**Job**
Could you print out every entry, character for character?

**Input records**
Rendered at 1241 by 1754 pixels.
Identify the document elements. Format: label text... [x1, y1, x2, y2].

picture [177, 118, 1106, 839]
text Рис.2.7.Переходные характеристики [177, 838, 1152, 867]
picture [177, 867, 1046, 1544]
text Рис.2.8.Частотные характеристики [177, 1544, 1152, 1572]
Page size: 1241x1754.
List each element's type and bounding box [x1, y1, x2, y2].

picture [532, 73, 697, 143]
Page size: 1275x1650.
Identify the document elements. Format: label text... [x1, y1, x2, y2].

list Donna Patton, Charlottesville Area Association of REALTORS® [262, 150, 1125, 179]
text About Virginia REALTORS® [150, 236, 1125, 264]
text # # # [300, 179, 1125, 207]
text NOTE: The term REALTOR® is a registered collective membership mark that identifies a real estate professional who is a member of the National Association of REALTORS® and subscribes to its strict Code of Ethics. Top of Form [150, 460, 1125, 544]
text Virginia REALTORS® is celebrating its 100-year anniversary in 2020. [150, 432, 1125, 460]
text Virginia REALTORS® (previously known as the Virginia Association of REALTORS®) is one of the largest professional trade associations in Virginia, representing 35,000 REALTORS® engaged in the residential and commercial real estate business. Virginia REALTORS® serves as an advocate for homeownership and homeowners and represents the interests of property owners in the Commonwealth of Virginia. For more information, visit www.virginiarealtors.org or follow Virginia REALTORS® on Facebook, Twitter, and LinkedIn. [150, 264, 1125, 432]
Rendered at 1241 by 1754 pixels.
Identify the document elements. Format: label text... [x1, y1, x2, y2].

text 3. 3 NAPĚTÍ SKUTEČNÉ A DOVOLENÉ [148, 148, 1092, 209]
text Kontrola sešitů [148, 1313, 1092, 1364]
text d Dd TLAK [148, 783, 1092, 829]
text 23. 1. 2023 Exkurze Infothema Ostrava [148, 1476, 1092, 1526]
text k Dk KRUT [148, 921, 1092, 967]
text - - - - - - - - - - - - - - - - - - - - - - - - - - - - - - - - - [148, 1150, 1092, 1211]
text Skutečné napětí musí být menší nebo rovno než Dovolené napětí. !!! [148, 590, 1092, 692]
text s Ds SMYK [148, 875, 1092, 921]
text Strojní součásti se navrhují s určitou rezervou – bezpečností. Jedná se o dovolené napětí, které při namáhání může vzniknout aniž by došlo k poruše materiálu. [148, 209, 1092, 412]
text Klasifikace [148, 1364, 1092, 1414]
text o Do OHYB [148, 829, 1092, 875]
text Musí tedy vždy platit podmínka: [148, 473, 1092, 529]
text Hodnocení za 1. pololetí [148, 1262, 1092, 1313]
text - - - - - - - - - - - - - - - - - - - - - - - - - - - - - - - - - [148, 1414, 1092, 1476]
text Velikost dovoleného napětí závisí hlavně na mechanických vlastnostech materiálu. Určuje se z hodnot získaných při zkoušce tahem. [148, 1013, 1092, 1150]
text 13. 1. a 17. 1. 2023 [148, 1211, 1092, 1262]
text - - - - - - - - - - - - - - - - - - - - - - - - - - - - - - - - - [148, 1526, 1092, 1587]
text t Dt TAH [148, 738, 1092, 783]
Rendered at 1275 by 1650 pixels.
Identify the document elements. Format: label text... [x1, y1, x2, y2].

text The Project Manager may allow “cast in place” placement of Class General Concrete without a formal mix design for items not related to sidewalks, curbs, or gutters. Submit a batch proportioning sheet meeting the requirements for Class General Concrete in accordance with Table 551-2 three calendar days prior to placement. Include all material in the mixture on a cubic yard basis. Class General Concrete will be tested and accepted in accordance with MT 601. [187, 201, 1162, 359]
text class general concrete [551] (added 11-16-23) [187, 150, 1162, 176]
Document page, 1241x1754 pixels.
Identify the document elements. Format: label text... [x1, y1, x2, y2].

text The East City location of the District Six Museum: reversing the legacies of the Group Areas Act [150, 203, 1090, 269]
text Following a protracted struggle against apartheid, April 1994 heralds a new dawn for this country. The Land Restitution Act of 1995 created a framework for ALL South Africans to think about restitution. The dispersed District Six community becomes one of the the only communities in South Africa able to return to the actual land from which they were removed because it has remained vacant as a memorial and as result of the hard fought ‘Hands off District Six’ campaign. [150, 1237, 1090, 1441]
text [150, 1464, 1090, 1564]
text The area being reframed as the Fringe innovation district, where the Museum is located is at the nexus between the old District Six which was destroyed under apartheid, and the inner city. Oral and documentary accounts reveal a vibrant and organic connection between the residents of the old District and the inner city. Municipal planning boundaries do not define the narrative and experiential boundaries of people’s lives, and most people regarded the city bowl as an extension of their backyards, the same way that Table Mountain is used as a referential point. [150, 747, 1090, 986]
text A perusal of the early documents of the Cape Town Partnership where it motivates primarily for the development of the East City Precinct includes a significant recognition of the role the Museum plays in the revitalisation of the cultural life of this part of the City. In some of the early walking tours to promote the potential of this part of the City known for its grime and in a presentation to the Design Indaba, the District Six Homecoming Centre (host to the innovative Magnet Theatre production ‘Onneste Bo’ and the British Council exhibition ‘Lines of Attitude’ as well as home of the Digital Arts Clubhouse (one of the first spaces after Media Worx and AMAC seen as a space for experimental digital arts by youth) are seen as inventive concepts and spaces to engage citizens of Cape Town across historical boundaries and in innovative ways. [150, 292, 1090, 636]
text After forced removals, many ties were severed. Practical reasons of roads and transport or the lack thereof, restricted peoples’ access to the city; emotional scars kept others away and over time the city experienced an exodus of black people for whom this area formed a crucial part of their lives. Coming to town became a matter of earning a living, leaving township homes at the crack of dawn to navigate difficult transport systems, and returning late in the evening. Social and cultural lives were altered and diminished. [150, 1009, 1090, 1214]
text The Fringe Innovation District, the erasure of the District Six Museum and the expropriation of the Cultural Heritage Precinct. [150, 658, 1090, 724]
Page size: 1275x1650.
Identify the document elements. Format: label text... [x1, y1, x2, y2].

**Solution**
Rendered at 1241 by 1754 pixels.
Identify the document elements. Format: label text... [x1, y1, x2, y2].

picture [177, 118, 1106, 839]
text Рис.2.7.Переходные характеристики [177, 838, 1152, 867]
picture [177, 867, 1046, 1544]
text Рис.2.8.Частотные характеристики [177, 1544, 1152, 1572]
Page size: 1241x1754.
List each element's type and bounding box [x1, y1, x2, y2].

picture [532, 73, 697, 143]
Page size: 1275x1650.
Identify the document elements. Format: label text... [x1, y1, x2, y2].

list Donna Patton, Charlottesville Area Association of REALTORS® [262, 150, 1125, 179]
text About Virginia REALTORS® [150, 236, 1125, 264]
text # # # [300, 179, 1125, 207]
text NOTE: The term REALTOR® is a registered collective membership mark that identifies a real estate professional who is a member of the National Association of REALTORS® and subscribes to its strict Code of Ethics. Top of Form [150, 460, 1125, 544]
text Virginia REALTORS® is celebrating its 100-year anniversary in 2020. [150, 432, 1125, 460]
text Virginia REALTORS® (previously known as the Virginia Association of REALTORS®) is one of the largest professional trade associations in Virginia, representing 35,000 REALTORS® engaged in the residential and commercial real estate business. Virginia REALTORS® serves as an advocate for homeownership and homeowners and represents the interests of property owners in the Commonwealth of Virginia. For more information, visit www.virginiarealtors.org or follow Virginia REALTORS® on Facebook, Twitter, and LinkedIn. [150, 264, 1125, 432]
Rendered at 1241 by 1754 pixels.
Identify the document elements. Format: label text... [x1, y1, x2, y2].

text 3. 3 NAPĚTÍ SKUTEČNÉ A DOVOLENÉ [148, 148, 1092, 209]
text Kontrola sešitů [148, 1313, 1092, 1364]
text d Dd TLAK [148, 783, 1092, 829]
text 23. 1. 2023 Exkurze Infothema Ostrava [148, 1476, 1092, 1526]
text k Dk KRUT [148, 921, 1092, 967]
text - - - - - - - - - - - - - - - - - - - - - - - - - - - - - - - - - [148, 1150, 1092, 1211]
text Skutečné napětí musí být menší nebo rovno než Dovolené napětí. !!! [148, 590, 1092, 692]
text s Ds SMYK [148, 875, 1092, 921]
text Strojní součásti se navrhují s určitou rezervou – bezpečností. Jedná se o dovolené napětí, které při namáhání může vzniknout aniž by došlo k poruše materiálu. [148, 209, 1092, 412]
text Klasifikace [148, 1364, 1092, 1414]
text o Do OHYB [148, 829, 1092, 875]
text Musí tedy vždy platit podmínka: [148, 473, 1092, 529]
text Hodnocení za 1. pololetí [148, 1262, 1092, 1313]
text - - - - - - - - - - - - - - - - - - - - - - - - - - - - - - - - - [148, 1414, 1092, 1476]
text Velikost dovoleného napětí závisí hlavně na mechanických vlastnostech materiálu. Určuje se z hodnot získaných při zkoušce tahem. [148, 1013, 1092, 1150]
text 13. 1. a 17. 1. 2023 [148, 1211, 1092, 1262]
text - - - - - - - - - - - - - - - - - - - - - - - - - - - - - - - - - [148, 1526, 1092, 1587]
text t Dt TAH [148, 738, 1092, 783]
Rendered at 1275 by 1650 pixels.
Identify the document elements. Format: label text... [x1, y1, x2, y2].

text The Project Manager may allow “cast in place” placement of Class General Concrete without a formal mix design for items not related to sidewalks, curbs, or gutters. Submit a batch proportioning sheet meeting the requirements for Class General Concrete in accordance with Table 551-2 three calendar days prior to placement. Include all material in the mixture on a cubic yard basis. Class General Concrete will be tested and accepted in accordance with MT 601. [187, 201, 1162, 359]
text class general concrete [551] (added 11-16-23) [187, 150, 1162, 176]
Document page, 1241x1754 pixels.
Identify the document elements. Format: label text... [x1, y1, x2, y2].

text The East City location of the District Six Museum: reversing the legacies of the Group Areas Act [150, 203, 1090, 269]
text Following a protracted struggle against apartheid, April 1994 heralds a new dawn for this country. The Land Restitution Act of 1995 created a framework for ALL South Africans to think about restitution. The dispersed District Six community becomes one of the the only communities in South Africa able to return to the actual land from which they were removed because it has remained vacant as a memorial and as result of the hard fought ‘Hands off District Six’ campaign. [150, 1237, 1090, 1441]
text [150, 1464, 1090, 1564]
text The area being reframed as the Fringe innovation district, where the Museum is located is at the nexus between the old District Six which was destroyed under apartheid, and the inner city. Oral and documentary accounts reveal a vibrant and organic connection between the residents of the old District and the inner city. Municipal planning boundaries do not define the narrative and experiential boundaries of people’s lives, and most people regarded the city bowl as an extension of their backyards, the same way that Table Mountain is used as a referential point. [150, 747, 1090, 986]
text A perusal of the early documents of the Cape Town Partnership where it motivates primarily for the development of the East City Precinct includes a significant recognition of the role the Museum plays in the revitalisation of the cultural life of this part of the City. In some of the early walking tours to promote the potential of this part of the City known for its grime and in a presentation to the Design Indaba, the District Six Homecoming Centre (host to the innovative Magnet Theatre production ‘Onneste Bo’ and the British Council exhibition ‘Lines of Attitude’ as well as home of the Digital Arts Clubhouse (one of the first spaces after Media Worx and AMAC seen as a space for experimental digital arts by youth) are seen as inventive concepts and spaces to engage citizens of Cape Town across historical boundaries and in innovative ways. [150, 292, 1090, 636]
text After forced removals, many ties were severed. Practical reasons of roads and transport or the lack thereof, restricted peoples’ access to the city; emotional scars kept others away and over time the city experienced an exodus of black people for whom this area formed a crucial part of their lives. Coming to town became a matter of earning a living, leaving township homes at the crack of dawn to navigate difficult transport systems, and returning late in the evening. Social and cultural lives were altered and diminished. [150, 1009, 1090, 1214]
text The Fringe Innovation District, the erasure of the District Six Museum and the expropriation of the Cultural Heritage Precinct. [150, 658, 1090, 724]
Page size: 1275x1650.
Identify the document elements. Format: label text... [x1, y1, x2, y2].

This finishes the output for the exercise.